Teaching Teens About Love – A Purim Primer

ahavBy Rabbi Donny Schwartz

While there are many lessons we can learn from the Purim story, there is one that is often overlooked: The secret to love.

Every year before Purim, we teach this lesson to the thousands of teens who attend our Jewish Student Union Clubs (JSU) on public school campuses nationwide. And they are surprised to find that the secret to building and maintaining strong relationships can easily be found within the ancient Hebrew language, and put into practice by celebrating a holiday whose story took place over 2,000 years ago.

How so?

We begin by giving each teen a blank card and asking them to write down what love means to them. The answers range from serious to funny, with teens writing things like “saying I’m sorry” and “buying chocolate.”

Then we explain that while in English, the word “love” is thrown about freely, in Hebrew it has a special meaning. Ahava, love, is made up of three basic letters, aleph, hey and veis. These three letters can then be broken down into two parts: a two-letter base or root, and the first letter, which acts as a modifier. The meaning of the two-letter base of ahava is hav, which means “to give.” And the letter aleph, which serves as the modifier, means “I.” The meaning of ahav, then, can be translated as “I give,” in addition to its basic meaning of “love.”

We show the teens that the connection between these two words teaches us that the secret to love is giving. Even more than that, the actual process of giving is what creates a connection between the giver and the recipient. The more giving one does, the greater the connection he builds with those he gives to.

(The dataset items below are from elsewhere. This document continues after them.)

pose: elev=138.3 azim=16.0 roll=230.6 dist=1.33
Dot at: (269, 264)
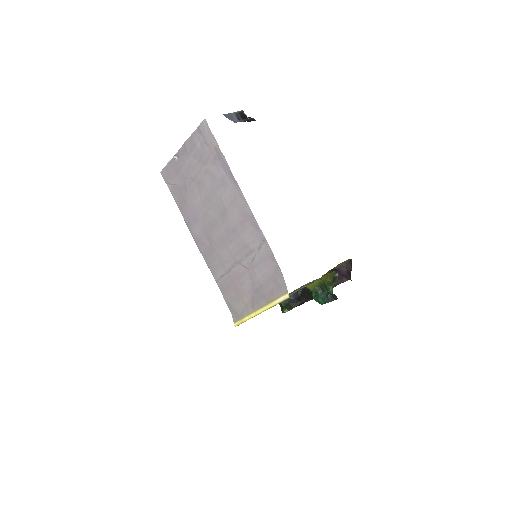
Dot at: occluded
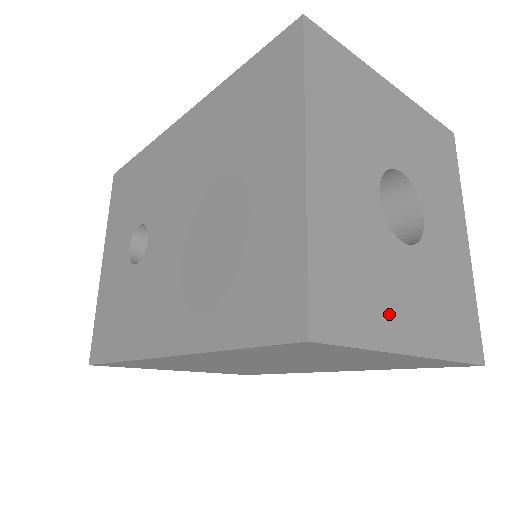
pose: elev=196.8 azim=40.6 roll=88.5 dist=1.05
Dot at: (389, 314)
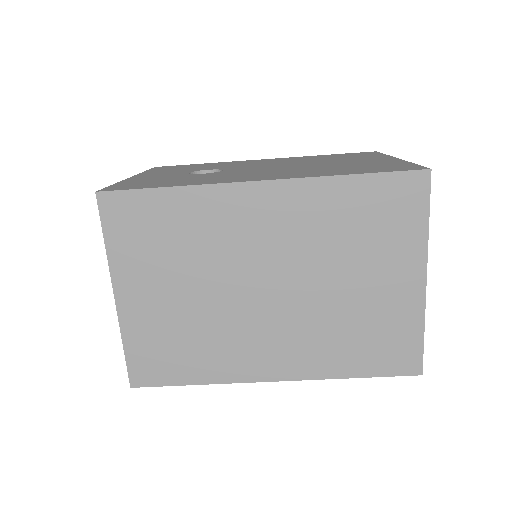
Dot at: occluded
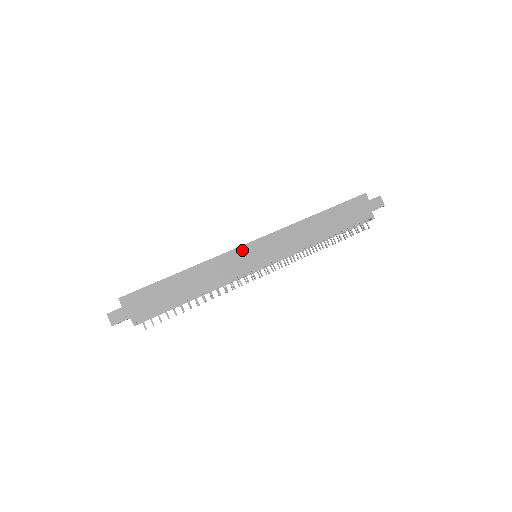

The process of giving is also the vehicle through which the giver is able to give of himself to others. Whatever he gives to another person, whether a physical gift or even a verbal comment, he is taking something that he could have used for his own needs and is instead giving it to someone else.

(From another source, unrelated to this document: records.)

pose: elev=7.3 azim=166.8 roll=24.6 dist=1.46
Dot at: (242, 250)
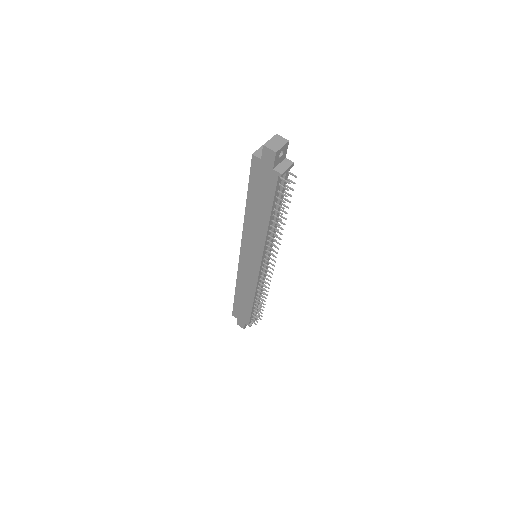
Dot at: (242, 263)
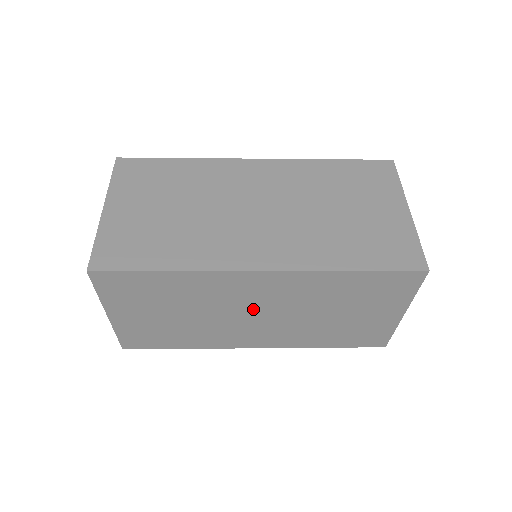
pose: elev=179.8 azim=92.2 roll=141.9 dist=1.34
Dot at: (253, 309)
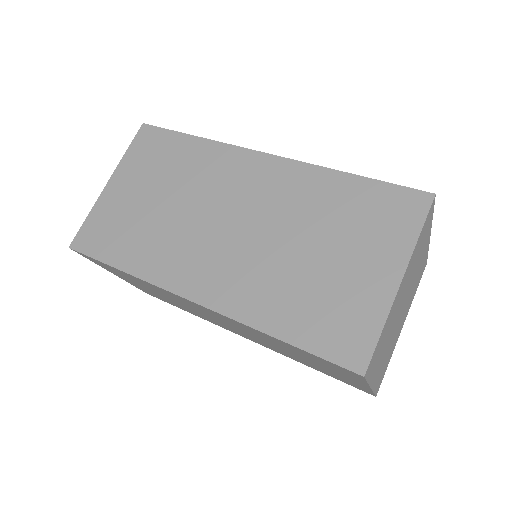
Dot at: (216, 318)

Giving, then, is the method that enables us to connect to one another. Giving creates and sustains love. And without it, no relationship can endure.

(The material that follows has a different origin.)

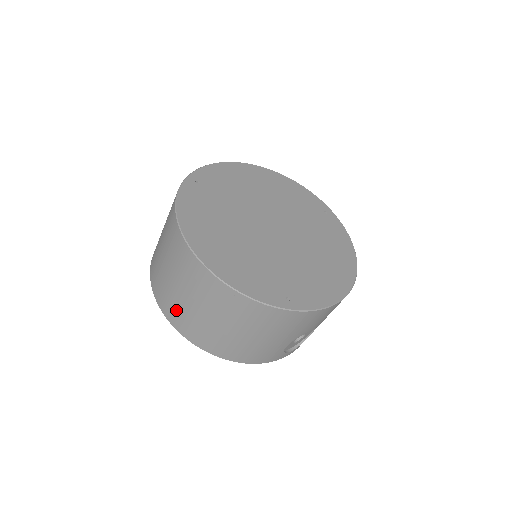
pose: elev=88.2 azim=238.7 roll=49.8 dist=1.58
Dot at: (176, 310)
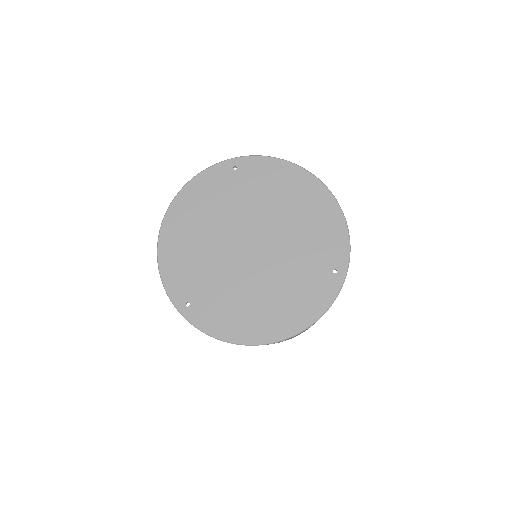
Dot at: occluded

This is why on Purim we give mishloach manot, gifts of the food, to our family and friends. Purim is a day of inspiring love and fostering good communal relationships. When we give mishloach manot, we create ahava, love and re’ut, friendship. Mishloach manot are an expression of our love for others.

At our JSU clubs, after explaining the true meaning of love, we set up Mishloach manot stations with candy and bags and encourage the teens to make mishloach manot to distribute to their friends.

But more importantly, we teach them that Judaism and its holidays have within them the secrets to life’s greatest challenges – even for modern-day teens.

Rabbi Donny Schwartz, M.Ed., known fondly as “Rabbi Donny” to thousands of teens across the Midwest, is the regional director of Midwest NCSY, the international youth movement of the Orthodox Union.